Thursday was not a good day for Donald Trump with his far-right, anti-immigrant, white nationalist base.

After Trump met with Democratic leadership and reportedly negotiated on both DACA work permits and the border wall, prominent Trump supporters took to social media and the airwaves to warn him that he was "dead among his base" if he kept it up. Some Trump voters are now even burning their MAGA hats.

The same people who shrugged when KKK leader David Duke said he and Trump are on the same page lost their minds when Senate Minority Leader Chuck Schumer said it.

Trump, who has gone to absurd lengths to make this narrow slice of white supremacists happy, was clearly stung, because Friday morning, he jumped on Twitter and aggressively pandered to them.

First, he attacked the British government for failing to prevent a terrorist attack before they had released all the details, prompting condemnations from terror experts and British officials. He then cited it as an example of why the Muslim ban should be "far larger" and why we should "cut off the Internet."

He then followed up with an attack on President Barack Obama and a claim that he has "made more progress in the last nine months against ISIS than the Obama Administration has made in 8 years," glossing over the fact that his Pentagon is in fact following Obama's ISIS plan exactly.

Next, Trump lobbed an attack on ESPN for commentator Jemele Hill's completely accurate description of him as a "white supremacist" and demanding that the network apologize — which it already did.

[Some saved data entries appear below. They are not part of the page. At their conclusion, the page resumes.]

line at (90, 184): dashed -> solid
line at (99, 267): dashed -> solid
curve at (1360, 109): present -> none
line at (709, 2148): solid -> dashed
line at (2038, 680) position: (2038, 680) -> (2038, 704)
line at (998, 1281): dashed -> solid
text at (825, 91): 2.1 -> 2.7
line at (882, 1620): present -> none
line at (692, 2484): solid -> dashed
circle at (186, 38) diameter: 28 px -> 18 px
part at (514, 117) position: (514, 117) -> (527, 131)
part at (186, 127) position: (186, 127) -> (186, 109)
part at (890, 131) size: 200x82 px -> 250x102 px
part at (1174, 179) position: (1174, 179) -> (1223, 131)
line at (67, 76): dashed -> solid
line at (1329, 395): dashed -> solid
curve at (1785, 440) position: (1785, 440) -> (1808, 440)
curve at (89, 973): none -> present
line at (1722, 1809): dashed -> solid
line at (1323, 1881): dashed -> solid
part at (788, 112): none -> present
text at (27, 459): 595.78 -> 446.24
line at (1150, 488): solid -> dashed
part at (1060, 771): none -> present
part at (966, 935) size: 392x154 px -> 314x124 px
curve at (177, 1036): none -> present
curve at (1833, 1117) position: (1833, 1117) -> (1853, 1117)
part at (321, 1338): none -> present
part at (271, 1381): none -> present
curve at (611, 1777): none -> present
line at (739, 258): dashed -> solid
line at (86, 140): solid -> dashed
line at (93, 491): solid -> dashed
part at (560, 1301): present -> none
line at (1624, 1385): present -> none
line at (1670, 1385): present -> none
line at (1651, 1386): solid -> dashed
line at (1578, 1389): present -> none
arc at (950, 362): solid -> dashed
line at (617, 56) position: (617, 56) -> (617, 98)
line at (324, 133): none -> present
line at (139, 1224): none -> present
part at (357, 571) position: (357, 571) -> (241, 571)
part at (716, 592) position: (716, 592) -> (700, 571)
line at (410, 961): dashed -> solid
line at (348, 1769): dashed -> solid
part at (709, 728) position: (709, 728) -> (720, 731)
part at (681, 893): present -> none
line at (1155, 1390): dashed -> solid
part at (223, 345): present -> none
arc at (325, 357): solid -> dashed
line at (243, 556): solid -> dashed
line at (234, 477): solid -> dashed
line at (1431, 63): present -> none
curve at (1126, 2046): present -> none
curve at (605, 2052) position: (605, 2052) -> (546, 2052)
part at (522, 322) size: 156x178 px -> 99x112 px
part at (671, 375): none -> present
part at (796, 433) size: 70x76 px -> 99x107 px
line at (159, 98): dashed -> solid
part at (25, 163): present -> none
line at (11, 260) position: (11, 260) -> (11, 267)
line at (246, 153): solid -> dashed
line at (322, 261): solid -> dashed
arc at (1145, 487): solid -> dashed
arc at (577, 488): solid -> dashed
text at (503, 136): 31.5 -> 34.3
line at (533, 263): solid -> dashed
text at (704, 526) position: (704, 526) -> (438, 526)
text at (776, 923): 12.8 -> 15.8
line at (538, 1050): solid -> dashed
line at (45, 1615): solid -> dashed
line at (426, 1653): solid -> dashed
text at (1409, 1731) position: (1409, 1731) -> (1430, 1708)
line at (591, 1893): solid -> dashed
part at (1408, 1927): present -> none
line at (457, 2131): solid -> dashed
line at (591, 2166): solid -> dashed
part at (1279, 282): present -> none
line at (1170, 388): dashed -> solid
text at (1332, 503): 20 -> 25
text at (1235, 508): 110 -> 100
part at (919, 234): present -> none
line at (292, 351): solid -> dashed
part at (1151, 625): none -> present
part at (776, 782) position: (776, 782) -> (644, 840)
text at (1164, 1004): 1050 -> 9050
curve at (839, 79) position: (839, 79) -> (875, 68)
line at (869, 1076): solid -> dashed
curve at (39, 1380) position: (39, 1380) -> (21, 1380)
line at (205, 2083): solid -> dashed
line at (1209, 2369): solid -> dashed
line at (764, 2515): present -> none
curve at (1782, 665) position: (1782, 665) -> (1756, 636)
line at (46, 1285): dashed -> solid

Finally, he rounded off the rant by vowing he would oppose any allowance of "chain migration" — a derogatory, charged term for family members of U.S. residents being granted residency as well.

It is obvious from this series of jumbled hyper-nationalist outbursts that Trump is genuinely afraid of losing the base he has worked so hard to cultivate and bring into the mainstream of American politics. Every policy decision he makes is grounded in his immediate emotion. And we as Americans are paying the price.